Converting characters

i need some help with converting Swedish special characters like (ö,ä,å) to English when importing a csv file with employee’s names and roles in it. im new to PS so i dont know if im explaining this right or not…
because the system doesn’t accept non-english characters, my script should convert the characters to english version like this (ö=o; ä=a; å=a)
,is there any special commands for such things?

plaza,
welcome tot the forums.

… and welcome to the club. :wink:

As far as I know there is no builtin command to convert such charachters. We Germans often have the same issue with our German Umlaute.

But as the amount of special charachters is quite limitted you can use a simple chain of replacements to deal with strings containing special charachters. Here you have an example containing the most common German Umlaute:

$InputString = "Größter Übeltäter der Straße"

$InputString -creplace 'Ö','Oe' -creplace 'Ä','Ae' -creplace 'Ü','Ue' -creplace 'ö','oe' -creplace 'ä','ae' -creplace 'ü','ue' -creplace 'ß','ss'

$InputString.Replace('Ö', 'Oe').Replace('Ä', 'Ae').Replace('Ü', 'Ue').Replace('ö', 'oe').Replace('ä', 'ae').Replace('ü', 'ue').Replace('ß', 'ss')

Both of these commands will return the same string:

'Groesster Uebeltaeter der Strasse'

The “normal-replace oparetor wouldn’t have been suitable in this case as it does not maintain uppercase charachters.

1 Like

I PowerShellified this Stack Overflow answer.

$myString = 'Crème Brulée'
$newString = $myString.Normalize('FormD') -replace "\p{M}"
Write-Output $newString

We’re doing the same as described in the Stack Overflow answer. Normalizing the string so that Crème Brulée becomes Cre<accent>me Brule<accent>e' then using replace to remove the accents.

The regex uses \p to specify a character class match.
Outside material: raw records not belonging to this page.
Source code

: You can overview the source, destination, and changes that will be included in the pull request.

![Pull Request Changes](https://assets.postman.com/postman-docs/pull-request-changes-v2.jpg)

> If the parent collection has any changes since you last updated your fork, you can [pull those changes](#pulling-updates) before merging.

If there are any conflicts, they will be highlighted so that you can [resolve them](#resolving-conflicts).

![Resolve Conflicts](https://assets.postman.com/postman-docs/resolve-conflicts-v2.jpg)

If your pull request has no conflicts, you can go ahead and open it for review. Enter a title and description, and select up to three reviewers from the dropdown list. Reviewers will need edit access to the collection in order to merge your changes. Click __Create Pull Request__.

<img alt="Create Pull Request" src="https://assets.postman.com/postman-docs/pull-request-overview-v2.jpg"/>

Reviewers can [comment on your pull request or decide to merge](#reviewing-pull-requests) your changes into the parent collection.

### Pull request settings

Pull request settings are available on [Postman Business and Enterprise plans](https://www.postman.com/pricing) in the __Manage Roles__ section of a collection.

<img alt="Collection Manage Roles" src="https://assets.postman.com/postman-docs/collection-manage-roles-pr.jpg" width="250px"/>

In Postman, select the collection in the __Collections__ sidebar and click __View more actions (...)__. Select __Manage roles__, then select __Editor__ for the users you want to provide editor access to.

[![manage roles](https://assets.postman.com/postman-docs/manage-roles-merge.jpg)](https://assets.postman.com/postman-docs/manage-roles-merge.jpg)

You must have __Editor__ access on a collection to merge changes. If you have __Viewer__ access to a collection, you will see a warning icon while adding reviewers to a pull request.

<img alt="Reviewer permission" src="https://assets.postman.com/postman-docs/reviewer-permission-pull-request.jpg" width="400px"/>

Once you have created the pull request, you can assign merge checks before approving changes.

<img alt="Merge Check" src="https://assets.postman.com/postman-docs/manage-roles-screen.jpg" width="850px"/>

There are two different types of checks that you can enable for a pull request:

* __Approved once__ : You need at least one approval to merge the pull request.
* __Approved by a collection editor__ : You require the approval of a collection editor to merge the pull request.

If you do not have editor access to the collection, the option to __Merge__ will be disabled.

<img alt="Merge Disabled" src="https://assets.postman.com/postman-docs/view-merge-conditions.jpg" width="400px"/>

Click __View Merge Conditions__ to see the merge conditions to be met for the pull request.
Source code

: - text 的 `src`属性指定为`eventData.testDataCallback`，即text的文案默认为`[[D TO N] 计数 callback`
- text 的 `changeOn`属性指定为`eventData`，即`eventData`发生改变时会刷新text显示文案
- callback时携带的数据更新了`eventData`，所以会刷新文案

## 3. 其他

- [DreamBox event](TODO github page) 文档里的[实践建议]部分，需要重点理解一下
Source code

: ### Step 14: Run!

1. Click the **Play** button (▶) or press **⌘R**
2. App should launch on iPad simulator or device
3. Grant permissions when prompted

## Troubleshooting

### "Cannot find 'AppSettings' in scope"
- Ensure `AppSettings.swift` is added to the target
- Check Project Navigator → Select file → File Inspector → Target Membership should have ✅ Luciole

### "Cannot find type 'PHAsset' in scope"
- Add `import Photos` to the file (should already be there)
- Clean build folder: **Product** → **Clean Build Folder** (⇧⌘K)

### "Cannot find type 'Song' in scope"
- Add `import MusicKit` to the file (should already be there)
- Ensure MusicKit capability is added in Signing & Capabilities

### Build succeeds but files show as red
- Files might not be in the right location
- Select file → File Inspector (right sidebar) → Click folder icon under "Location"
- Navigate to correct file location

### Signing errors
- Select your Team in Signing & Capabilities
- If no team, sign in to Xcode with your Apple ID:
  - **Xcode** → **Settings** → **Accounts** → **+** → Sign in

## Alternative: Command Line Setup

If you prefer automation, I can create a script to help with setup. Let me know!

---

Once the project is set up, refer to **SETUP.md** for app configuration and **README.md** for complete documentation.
In this case, ‘M’ which is diacritic marks. A full list of the classes can be found here.

I tried that for my input strings and it does not look good at all unfortunately. It might remove the special charachter but at least for German it changes the words to incorrect spelled versions. :cry:

… and it does not work for “ß” at all. :thinking:

The eszett is a letter so it won’t match the diacritic character class.

After your comment I spent some time last night looking at the substitution rules for characters in various languages and it seems pretty common in Swedish to just drop the diacritical marks if they’re not available. Also seems OK to do this, in Finnish, Romanian, Hungarian, and French.

By contrast it’s pretty much verboten to do this in German. Not only does it mess up the spelling, as you pointed out, but it can also change the pronunciation and meaning.

Oh wow … I’m used to count sheeps or drink warm milk if I cannot sleep … :flushed: :crazy_face: :laughing: :laughing:

That’s what I actually meant. If it would still be possible to understand a text without umlauts if there is enough context, simply omitting the umlauts in names is a “no go”. In those cases you have to have the correctl substitutions for them.

But - fortunately - as I already said there are only 4 of them and only 3 of 4 have uppercase versions actually. So it’s manageable. :wink:

Nevertheless it’s missing in some charachter sets or fonts and will be shown as “□” or something similar or something even stranger. :flushed: